Есть что-то почти сверхъестественное во вспышках вдохновения, которые вылетают на изумленного читателя самых легкомысленных стихов Илера Беллока. Позвольте мне изменить знаменитую эпиграмму и назвать его легкие стихи цирком, освещенным молнией. Есть та монументальная бурлескная поэма, Ньюдигейтская поэма — «Призовая поэма, представленная мистером Лэмбкином из Берфорда экзаменаторам Оксфордского университета на предписанную ими в 1893 году поэтическую тему: «Преимущества электрического света». Это потрясающая шутка; с каждой строкой читатель вторит смеху автора. Но без малейшего предупреждения Илер Беллок переходит от веселого бурлеска к острой сатире; он весело шутил с пузырем на палке, он внезапно выхватывает сверкающую рапиру и вонзает ее в сердце заблуждения. Он заставляет мистера Лэмбкина сказать:
“Life is a veil, its paths are dark and rough
Only because we do not know enough:
When Science has discovered something more
We shall be happier than we were before.”

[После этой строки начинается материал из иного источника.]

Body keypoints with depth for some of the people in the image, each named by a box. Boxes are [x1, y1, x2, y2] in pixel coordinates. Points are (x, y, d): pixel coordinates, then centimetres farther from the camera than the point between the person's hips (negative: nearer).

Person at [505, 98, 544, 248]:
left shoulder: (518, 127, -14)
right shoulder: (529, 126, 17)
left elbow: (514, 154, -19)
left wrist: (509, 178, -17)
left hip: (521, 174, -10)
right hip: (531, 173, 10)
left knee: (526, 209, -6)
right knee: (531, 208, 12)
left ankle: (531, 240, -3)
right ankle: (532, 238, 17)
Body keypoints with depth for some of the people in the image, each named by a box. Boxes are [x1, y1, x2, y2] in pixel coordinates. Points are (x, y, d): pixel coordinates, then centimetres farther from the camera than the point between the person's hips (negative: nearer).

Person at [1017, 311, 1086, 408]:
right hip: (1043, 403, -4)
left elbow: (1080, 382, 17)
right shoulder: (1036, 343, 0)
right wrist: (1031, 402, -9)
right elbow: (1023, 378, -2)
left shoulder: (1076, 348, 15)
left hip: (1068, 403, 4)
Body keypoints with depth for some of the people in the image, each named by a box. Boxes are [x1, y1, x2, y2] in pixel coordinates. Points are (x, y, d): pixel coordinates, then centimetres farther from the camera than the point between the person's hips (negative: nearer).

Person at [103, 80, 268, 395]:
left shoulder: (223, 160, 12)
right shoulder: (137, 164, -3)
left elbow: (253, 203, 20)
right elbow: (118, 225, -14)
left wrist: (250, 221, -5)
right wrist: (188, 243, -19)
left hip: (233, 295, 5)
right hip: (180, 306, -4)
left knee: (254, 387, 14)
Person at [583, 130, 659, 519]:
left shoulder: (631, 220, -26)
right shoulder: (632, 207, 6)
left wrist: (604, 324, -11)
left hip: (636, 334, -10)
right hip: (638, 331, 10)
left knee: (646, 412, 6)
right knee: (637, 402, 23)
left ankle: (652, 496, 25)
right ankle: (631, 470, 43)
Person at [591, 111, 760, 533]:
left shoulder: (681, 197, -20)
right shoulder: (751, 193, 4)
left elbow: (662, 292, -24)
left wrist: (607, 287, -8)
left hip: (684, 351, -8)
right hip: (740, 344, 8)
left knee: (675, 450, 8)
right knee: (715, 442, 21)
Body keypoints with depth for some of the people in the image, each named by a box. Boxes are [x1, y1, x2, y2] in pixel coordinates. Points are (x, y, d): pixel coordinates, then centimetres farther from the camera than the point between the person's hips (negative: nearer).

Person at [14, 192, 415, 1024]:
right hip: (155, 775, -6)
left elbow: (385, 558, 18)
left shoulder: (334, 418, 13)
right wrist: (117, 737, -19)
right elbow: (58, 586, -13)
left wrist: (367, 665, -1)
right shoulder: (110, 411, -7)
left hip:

Здесь мы находим прямоту и сдержанность, которые присущи по-настоящему великой сатире. Это материалистическая теория, религия Науки, не высмеянная, не спародированная, а просто изложенная наго, без словесных рюшей и оборок, которыми наши смотрящие вперед лидеры популярной мысли привыкли прикрывать ее непристойную абсурдность. Почти эти самые слова были произнесены с дюжины «рационалистических» кафедр, которые я мог бы упомянуть, кафедр, занятых крепкими практическими джентльменами с очень большими глазами, большими любимцами женских клубов. Их любимая доктрина, их единственная и самая оскорбительная догма не атакована, не высмеяна; она просто изложена для них, со всей добротой и простотой. Они не могут ответить на нее, они не могут отрицать, что это беспощадно справедливое изложение «философии», которая является их товаром. Надеюсь, многие из них прочитают это.
III
Илер Беллок родился 27 июля 1870 года. Он получил образование в школе Оратория в Эджбастоне и в Баллиольском колледже в Оксфорде. После окончания школы он служил водителем в Восьмом полку французской артиллерии в Туле, Мерт и Мозель, будучи в то время французским гражданином. Позже он был натурализован как британский подданный и вошел в Палату общин в 1906 году как либеральный член от Южного Солфорда. Британские политики не скоро забудут предложение, которое Илер Беллок внес однажды ранней весной 1908 года, предложение о том, чтобы партийные фонды, до сих пор тайно управляемые, публично проверялись. Его энергичная и настойчивая кампания против партийной системы поставила его вместе с Сесилом Честертоном в самые первые ряды тех, к кому демократы Великобритании должны обращаться за руководством и вдохновением. Он всегда был увлеченным исследователем военных дел; он предсказал задолго до события нынешний международный конфликт, описывая с поразительной точностью детали немецкого вторжения в Бельгию и сопротивление Льежа. Сейчас он занимает уникальное положение среди журналистов, комментирующих войну, значительно увеличив тираж «Лэнд энд Уотер», периодического издания, для которого он регулярно пишет, и читая лекции огромной аудитории раз в неделю о событиях войны в одном из самых больших концертных залов Лондона — Куинс-холле, где те же огромные толпы, что слушают лекции о войне, раньше собирались, чтобы услышать произведения ведущих немецких композиторов.